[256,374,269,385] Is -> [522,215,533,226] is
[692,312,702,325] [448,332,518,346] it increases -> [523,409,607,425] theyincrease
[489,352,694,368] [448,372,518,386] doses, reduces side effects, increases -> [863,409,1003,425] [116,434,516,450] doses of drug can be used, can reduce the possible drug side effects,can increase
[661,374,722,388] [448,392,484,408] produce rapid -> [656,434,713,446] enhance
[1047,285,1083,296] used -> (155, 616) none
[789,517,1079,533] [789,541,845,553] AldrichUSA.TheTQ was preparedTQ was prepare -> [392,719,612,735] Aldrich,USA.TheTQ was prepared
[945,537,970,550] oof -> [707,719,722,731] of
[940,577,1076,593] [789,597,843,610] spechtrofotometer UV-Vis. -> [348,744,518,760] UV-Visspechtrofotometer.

************

Your goal
Which of the lines in the data hold the string "increases"? Report each of them by copying it.

Result of the task
[692,312,702,325] [448,332,518,346] it increases -> [523,409,607,425] theyincrease
[489,352,694,368] [448,372,518,386] doses, reduces side effects, increases -> [863,409,1003,425] [116,434,516,450] doses of drug can be used, can reduce the possible drug side effects,can increase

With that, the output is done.